READING PASSAGE:
Content starts
He strapped a paintbrush to his wrist with bandages and, regaining movement in his arms, slowly got back to work, his disability having little bearing on his subject interests or painting style.

Janet (1989), shows the artist Janet Fish grimacing through a rigid series of oil paint markings, an aesthetic that continued that of the last portrait completed before the artist’s hospitalisation, a 1987 portrait of a glum-looking Katz. A 1993 portrait of Smith is made up of thousands of individually painted abstract blobs contained with a square grid.

Born in Monroe, Washington, Chuck was the son of Mildred (nee Wagner), a piano teacher, and Leslie Close, a plumber and sheet metal worker who died when his son was 11. Chuck himself was bedbound that year with kidney disease. Mildred, left to raise the boy alone, supported his artistic interests against the background of her own breast cancer diagnosis. Chuck had severe dyslexia, which led him to struggle at high school, but he blossomed during evening art classes at Everett Junior College.
Content ends
EXTRACTED MATERIAL:
Content starts
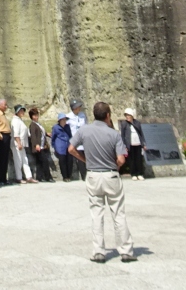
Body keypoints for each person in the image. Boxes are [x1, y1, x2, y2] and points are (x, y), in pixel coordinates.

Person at [71, 102, 135, 264]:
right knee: (118, 213)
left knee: (97, 214)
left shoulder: (84, 130)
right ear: (107, 115)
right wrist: (115, 165)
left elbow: (71, 149)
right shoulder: (113, 134)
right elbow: (121, 158)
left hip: (93, 174)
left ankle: (99, 251)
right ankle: (126, 251)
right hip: (110, 174)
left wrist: (85, 160)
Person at [119, 108, 146, 180]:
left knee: (139, 159)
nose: (127, 117)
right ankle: (133, 173)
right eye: (126, 115)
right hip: (130, 144)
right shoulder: (124, 124)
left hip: (138, 143)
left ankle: (140, 173)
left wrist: (143, 144)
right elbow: (123, 135)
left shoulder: (137, 123)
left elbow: (141, 133)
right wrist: (124, 146)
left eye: (129, 115)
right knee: (132, 160)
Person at [11, 106, 36, 183]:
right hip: (17, 143)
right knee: (18, 161)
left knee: (25, 160)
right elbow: (16, 134)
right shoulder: (15, 121)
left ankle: (29, 177)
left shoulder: (20, 120)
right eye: (21, 111)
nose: (23, 112)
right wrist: (18, 143)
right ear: (17, 112)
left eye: (23, 111)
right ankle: (19, 178)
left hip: (22, 143)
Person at [28, 108, 53, 182]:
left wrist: (47, 134)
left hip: (42, 145)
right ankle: (48, 177)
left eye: (37, 115)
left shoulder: (38, 124)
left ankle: (40, 177)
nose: (37, 117)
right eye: (35, 115)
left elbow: (41, 132)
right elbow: (33, 136)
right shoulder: (33, 125)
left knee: (39, 162)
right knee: (44, 161)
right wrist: (36, 145)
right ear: (32, 116)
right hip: (39, 146)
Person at [51, 113, 75, 182]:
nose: (64, 121)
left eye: (65, 120)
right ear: (60, 120)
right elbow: (53, 137)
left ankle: (69, 176)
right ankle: (65, 177)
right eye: (63, 120)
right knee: (62, 161)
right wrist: (54, 146)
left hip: (67, 145)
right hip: (60, 147)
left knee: (70, 160)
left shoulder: (67, 127)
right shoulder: (56, 127)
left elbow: (70, 135)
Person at [68, 100, 88, 181]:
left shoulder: (83, 115)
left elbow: (86, 125)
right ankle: (84, 176)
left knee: (86, 156)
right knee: (79, 158)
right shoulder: (68, 117)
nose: (79, 108)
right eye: (77, 107)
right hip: (75, 140)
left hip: (84, 139)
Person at [0, 100, 12, 185]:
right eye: (5, 105)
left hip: (7, 136)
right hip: (1, 137)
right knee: (0, 159)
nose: (6, 106)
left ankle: (3, 179)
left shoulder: (3, 114)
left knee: (5, 158)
Content ends
WORK REQUIRED: Retype the passage about Chuck Close, starting with "He strapped a" and going on through "a square grid.". Draw only on the passage about Chuck Close, not on the rows.

RESPONSE BOX:
He strapped a paintbrush to his wrist with bandages and, regaining movement in his arms, slowly got back to work, his disability having little bearing on his subject interests or painting style.

Janet (1989), shows the artist Janet Fish grimacing through a rigid series of oil paint markings, an aesthetic that continued that of the last portrait completed before the artist’s hospitalisation, a 1987 portrait of a glum-looking Katz. A 1993 portrait of Smith is made up of thousands of individually painted abstract blobs contained with a square grid.